The GPU inside the RTX Spark has 6,144 CUDA cores, which matches the GeForce RTX 5070 on paper. However, significantly lower memory bandwidth and a much tighter power envelope mean that gaming performance will likely fall well short of a desktop RTX 5070. Still, it supports DLSS 4.5, Reflex, and hardware ray tracing, providing many of the same feature capabilities found in NVIDIA’s desktop gaming GPUs.

While gaming will be possible, this GPU is designed to bring the CUDA and TensorRT AI ecosystem into the hands of everyday users. NVIDIA claims up to 1 petaflop of AI performance in the FP4, with the goal of running large quantized models directly from the 128GB unified memory on those CUDA cores. For very large models that push the memory limits of conventional GPUs, the RTX Spark’s 128GB unified memory will be more practical than relying on a faster GPU with just 16GB or 32GB of VRAM.

In many ways, RTX Spark represents the convergence of two computing worlds. Its efficient yet powerful Arm CPU architecture, unified memory design, and low-power packaging draw heavily on ideas that have already transformed smartphones and Apple Silicon Macs.
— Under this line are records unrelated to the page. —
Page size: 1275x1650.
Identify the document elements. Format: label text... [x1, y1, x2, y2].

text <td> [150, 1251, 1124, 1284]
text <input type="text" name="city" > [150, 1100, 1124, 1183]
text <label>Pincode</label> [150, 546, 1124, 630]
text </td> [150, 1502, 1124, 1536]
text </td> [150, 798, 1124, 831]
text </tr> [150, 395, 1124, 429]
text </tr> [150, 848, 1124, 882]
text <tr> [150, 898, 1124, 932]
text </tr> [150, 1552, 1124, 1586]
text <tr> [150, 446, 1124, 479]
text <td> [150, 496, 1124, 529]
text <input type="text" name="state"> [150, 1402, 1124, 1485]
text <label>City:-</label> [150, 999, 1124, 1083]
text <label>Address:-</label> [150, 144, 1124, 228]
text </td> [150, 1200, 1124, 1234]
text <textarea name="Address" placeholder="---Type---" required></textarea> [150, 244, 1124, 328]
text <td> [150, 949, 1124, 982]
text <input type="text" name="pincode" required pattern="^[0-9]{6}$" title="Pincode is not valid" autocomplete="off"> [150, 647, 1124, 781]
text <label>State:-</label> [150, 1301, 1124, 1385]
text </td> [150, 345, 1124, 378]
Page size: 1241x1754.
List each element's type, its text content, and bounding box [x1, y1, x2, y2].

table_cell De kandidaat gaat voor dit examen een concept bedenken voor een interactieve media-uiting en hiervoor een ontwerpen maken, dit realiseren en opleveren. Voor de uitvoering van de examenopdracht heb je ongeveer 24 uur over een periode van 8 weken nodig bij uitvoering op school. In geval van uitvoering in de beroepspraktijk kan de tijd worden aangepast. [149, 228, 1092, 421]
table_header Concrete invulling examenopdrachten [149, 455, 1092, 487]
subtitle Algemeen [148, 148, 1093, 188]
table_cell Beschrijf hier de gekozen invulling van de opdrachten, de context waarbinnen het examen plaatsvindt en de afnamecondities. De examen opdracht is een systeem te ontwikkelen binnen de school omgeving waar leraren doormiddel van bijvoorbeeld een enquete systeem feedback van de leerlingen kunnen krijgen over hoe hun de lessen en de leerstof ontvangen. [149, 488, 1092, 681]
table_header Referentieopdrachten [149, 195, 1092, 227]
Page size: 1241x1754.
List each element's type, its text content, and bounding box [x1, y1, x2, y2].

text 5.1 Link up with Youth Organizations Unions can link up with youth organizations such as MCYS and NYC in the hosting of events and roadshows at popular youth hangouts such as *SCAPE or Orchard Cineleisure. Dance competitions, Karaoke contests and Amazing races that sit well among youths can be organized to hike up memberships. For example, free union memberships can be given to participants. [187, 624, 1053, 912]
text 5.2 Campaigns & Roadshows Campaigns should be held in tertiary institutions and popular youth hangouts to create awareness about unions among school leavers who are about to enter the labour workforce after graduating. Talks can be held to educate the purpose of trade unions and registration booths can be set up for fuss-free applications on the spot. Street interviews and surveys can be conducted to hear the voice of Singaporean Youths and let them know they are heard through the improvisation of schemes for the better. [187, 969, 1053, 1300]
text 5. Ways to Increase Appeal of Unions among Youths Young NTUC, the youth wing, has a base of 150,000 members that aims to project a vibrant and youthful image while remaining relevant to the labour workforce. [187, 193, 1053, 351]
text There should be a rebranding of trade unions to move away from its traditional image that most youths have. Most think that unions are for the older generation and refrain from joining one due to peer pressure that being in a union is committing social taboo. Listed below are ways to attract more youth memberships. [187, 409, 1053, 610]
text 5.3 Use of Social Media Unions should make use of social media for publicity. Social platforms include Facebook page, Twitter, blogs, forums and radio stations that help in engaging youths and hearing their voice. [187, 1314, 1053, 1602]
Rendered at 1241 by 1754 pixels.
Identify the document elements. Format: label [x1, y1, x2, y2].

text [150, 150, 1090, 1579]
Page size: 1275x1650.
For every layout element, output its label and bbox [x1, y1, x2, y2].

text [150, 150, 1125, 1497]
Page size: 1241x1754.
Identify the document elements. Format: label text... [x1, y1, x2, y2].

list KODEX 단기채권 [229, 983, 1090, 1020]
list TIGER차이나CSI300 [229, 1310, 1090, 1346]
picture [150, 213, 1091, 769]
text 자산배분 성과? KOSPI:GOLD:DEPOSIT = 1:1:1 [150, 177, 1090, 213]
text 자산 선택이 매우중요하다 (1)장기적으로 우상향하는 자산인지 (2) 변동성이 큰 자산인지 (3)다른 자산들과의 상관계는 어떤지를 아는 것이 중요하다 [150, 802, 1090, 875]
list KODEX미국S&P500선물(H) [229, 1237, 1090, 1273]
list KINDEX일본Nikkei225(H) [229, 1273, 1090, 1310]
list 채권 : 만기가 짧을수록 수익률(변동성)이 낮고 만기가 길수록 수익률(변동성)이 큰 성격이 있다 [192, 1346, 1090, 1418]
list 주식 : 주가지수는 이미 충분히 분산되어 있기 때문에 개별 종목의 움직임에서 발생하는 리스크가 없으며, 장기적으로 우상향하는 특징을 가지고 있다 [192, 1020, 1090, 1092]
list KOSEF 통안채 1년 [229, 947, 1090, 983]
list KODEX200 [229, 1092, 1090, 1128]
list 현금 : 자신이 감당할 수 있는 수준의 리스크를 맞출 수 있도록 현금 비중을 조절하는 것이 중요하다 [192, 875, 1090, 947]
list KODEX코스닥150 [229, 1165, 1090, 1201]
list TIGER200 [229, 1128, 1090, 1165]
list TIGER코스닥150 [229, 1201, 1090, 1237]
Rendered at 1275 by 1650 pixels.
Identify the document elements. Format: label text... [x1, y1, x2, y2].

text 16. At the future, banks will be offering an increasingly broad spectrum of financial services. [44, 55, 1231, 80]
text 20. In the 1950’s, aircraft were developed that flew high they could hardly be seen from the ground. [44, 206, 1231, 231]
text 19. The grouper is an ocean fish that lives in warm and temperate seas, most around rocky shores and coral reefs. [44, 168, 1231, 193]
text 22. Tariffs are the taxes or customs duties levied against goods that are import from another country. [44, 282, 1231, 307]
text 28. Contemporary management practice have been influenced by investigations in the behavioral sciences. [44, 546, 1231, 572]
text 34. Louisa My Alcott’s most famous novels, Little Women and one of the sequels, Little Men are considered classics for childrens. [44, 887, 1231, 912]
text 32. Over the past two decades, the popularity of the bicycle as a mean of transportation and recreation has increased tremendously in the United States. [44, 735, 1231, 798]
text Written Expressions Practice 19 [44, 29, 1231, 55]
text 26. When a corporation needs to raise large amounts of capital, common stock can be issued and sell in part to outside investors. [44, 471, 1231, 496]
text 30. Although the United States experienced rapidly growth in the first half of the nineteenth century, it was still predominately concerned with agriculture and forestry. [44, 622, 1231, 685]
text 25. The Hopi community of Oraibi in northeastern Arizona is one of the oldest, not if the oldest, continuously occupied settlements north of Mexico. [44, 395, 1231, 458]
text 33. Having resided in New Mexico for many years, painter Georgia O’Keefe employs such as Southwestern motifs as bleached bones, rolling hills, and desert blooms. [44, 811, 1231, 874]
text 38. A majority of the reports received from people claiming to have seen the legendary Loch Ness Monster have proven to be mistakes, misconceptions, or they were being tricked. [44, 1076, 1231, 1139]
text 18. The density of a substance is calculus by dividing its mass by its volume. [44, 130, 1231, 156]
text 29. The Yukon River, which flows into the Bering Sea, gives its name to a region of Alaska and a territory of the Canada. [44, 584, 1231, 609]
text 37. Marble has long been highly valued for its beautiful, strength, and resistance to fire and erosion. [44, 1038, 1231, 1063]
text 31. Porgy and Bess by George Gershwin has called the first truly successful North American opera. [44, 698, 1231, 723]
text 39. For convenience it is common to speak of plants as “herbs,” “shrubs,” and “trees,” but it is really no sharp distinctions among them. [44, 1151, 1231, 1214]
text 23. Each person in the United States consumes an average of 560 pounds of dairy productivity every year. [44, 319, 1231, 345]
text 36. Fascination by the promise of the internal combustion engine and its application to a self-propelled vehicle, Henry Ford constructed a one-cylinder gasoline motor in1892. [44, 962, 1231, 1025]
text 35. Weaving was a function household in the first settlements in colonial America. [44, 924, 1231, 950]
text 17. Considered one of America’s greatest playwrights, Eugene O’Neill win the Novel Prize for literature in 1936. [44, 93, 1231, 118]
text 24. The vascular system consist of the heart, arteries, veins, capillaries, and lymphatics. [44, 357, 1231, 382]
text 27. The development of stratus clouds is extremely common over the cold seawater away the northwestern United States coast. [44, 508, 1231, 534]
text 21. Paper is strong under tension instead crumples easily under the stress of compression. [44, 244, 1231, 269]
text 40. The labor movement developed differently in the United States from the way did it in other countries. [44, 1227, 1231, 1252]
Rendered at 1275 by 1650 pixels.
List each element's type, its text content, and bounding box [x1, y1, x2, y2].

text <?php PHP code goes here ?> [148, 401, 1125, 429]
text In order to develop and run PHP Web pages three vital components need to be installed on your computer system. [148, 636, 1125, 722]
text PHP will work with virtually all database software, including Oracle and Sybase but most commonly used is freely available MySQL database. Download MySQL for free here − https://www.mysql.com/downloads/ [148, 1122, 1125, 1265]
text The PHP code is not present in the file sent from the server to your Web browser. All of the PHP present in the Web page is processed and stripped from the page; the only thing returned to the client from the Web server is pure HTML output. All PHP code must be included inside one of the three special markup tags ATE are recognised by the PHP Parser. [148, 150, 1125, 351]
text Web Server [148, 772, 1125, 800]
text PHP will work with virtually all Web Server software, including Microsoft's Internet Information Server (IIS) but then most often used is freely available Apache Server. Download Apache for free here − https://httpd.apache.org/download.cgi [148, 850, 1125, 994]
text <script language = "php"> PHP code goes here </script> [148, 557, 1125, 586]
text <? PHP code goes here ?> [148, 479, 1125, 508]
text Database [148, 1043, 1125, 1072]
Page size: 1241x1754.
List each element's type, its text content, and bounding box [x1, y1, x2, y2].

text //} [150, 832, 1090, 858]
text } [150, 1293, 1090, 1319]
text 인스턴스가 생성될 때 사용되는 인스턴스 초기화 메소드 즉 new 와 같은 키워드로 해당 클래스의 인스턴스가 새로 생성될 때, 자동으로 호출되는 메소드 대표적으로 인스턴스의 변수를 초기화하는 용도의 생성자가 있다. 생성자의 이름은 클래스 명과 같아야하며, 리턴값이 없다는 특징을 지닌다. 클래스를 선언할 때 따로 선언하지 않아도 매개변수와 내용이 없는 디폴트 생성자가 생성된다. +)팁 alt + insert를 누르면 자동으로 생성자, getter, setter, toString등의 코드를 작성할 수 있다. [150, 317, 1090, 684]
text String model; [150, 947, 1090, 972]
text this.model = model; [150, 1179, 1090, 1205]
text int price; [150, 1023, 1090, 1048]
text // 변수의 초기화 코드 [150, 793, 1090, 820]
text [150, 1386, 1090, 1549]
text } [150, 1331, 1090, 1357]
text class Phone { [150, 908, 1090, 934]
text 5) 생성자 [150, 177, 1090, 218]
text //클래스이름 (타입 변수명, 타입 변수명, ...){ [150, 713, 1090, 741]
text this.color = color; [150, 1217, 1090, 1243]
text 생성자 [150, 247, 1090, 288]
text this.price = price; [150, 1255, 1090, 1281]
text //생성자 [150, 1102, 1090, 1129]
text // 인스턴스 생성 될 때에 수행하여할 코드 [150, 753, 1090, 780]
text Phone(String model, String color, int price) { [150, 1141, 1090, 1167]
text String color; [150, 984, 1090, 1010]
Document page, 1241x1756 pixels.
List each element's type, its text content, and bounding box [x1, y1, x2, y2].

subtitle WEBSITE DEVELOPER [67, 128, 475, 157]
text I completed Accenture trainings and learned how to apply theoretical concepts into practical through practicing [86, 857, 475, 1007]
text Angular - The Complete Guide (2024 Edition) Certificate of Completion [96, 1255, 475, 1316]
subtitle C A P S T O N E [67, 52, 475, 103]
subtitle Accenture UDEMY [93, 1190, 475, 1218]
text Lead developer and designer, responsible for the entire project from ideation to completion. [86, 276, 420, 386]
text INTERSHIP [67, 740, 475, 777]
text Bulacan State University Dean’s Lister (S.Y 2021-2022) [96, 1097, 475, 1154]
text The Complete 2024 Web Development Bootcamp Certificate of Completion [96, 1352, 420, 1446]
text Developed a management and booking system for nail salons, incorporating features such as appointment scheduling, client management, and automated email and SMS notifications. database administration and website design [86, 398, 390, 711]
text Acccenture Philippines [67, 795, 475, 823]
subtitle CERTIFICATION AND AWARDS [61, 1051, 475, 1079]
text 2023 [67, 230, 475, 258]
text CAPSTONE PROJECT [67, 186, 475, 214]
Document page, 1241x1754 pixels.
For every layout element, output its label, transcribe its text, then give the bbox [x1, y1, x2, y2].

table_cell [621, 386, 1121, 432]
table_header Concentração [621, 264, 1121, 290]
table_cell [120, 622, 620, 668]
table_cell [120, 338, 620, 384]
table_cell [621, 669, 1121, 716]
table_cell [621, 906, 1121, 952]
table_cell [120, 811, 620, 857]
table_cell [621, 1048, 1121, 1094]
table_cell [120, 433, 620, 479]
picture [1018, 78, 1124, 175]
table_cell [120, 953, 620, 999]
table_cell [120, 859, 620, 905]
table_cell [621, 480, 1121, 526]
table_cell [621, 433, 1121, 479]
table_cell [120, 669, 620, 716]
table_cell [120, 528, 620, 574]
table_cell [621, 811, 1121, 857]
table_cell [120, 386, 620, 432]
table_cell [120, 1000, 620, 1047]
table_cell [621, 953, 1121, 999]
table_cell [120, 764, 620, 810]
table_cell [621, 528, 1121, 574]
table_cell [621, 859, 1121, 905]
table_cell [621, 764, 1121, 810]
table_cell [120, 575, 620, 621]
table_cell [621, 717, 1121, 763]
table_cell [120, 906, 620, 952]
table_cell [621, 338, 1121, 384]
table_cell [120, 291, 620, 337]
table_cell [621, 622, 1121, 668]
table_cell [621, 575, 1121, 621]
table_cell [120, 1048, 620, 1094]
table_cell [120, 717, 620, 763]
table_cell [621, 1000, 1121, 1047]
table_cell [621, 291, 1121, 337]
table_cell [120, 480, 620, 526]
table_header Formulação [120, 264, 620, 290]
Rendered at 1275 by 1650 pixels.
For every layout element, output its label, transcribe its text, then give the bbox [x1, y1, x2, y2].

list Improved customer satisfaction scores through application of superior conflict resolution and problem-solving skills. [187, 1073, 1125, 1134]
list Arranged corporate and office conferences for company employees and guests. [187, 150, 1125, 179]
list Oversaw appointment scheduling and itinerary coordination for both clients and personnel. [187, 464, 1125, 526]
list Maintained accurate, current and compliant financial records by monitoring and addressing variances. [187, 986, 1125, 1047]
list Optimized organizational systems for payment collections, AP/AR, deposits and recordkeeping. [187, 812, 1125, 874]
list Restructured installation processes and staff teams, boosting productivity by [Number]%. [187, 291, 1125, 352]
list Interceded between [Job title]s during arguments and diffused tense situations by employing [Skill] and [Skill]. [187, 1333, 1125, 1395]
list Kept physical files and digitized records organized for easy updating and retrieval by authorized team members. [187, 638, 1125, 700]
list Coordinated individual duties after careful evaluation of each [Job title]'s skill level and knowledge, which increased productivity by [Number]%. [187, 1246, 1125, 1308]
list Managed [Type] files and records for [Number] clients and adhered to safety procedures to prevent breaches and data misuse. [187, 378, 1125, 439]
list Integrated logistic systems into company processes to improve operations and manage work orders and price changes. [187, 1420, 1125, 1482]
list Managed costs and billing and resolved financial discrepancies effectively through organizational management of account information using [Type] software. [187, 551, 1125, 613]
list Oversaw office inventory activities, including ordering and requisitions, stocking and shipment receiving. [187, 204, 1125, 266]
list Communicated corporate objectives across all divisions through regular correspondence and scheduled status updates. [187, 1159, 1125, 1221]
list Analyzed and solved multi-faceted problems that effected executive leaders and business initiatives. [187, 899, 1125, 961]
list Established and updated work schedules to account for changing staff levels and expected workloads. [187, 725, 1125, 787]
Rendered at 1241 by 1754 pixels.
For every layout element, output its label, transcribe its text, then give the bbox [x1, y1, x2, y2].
However, NVIDIA combines those concepts with a Blackwell GPU, CUDA acceleration, and an unusually large memory pool intended for local AI inference and server-level workloads.

The success of the shift to AI workstations will depend on price. While we don’t know how much the first wave of laptops launching this fall will cost, the existing DGX Linux desktop version suggests prices will be very high. Still, the platform looks promising for that small but growing sector of Windows users eager to run their own powerful AI workloads.